It’s that time of year again folks! Summer is finally upon us, the wind drops and the AC bill goes up. For most tourist based professions this would be the time to close down for the end of season and twiddle our thumbs for 6 weeks waiting for the tourists to come back.
We at SCD are lucky enough to have our sister company, Sail Caribbean, to keep us busy during the summer months.
To those of you who don’t already know, Sail Caribbean, is a summer camp program for young adults ages 11-18. The focus on the program is teaching the students how to sail, dive, cook clean, live together and the counselors sneak in some lessons on being independent as well.

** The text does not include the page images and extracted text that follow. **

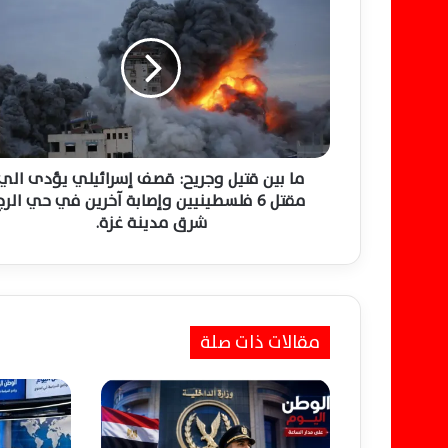
ا
ب
ي
ن
ق
ت
ي
ل
و
ما بين قتيل وجريح: قصف إسرائيلي يؤدى الي
ج
مقتل 6 فلسطينيين وإصابة آخرين في حي الرج
ر
شرق مدينة غزة.
ي
ح
:
ق
ص
مقالات ذات صلة
ف
إ
س
ر
ا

Back in the day (some 20 odd years ago) our mega conglomerate of a dive shop used to be one humble dive boat following the summer kids around and offering dive courses. Things have obviously changed in recent years but as always every summer our dive boats are graced with the pitter patter of adolescent feet as we teach courses from Discover Scuba all the way through to Divemaster. It’s a nice opportunity for us to get lots of certifications and the students are certainly entertaining.
Recently our program began and I had the joy of being on the very first Open Water course of the summer which included 22 bright eyed pickney (that’s Jamaican patois for youths) bouncing around on Endeavour learning about all things Scuba. On day one we invaded the mooring field at Cooper Island to practise skills. We spent all of the next day over at beautiful Norman Island finishing some skills in the shallow water in the morning and then went on to Rainbow Canyons and Angel Fish Reef for the first open water dives. Ironically I did my first open water dive at Angel Fish Reef a whopping 12 years ago (oooh I’m feeling old now). The following day we finished our shallow water skills at Great Harbour on Peter Island and then we completed our final open water dives near Cooper Island at Chromis Reef and Thumb Rock.
Throughout the course we were joined by underwater photographer extraordinaire, Armando Jenik, who was kind enough to provide the attached photos in this blog. Armando is the on-staff photographer for the summer program who allows the parents to have top quality pictures of their little ones under water (and the lucky dive instructors teaching them).
The last afternoon of their program the students and their proud-as-punch instructors visited the BVI’s newest Wreck. We visited the former navy fuel barge that survived Pearl Harbour, the Kodiak Queen, which was recently sunk (thanks to the generous funding of Sir. Richard Branson).
Well folks that’s the ins and outs of what’s been going on with us this past month at Sail Caribbean Divers. We have many more courses to teach and new fledgling divers to introduce into the underwater world.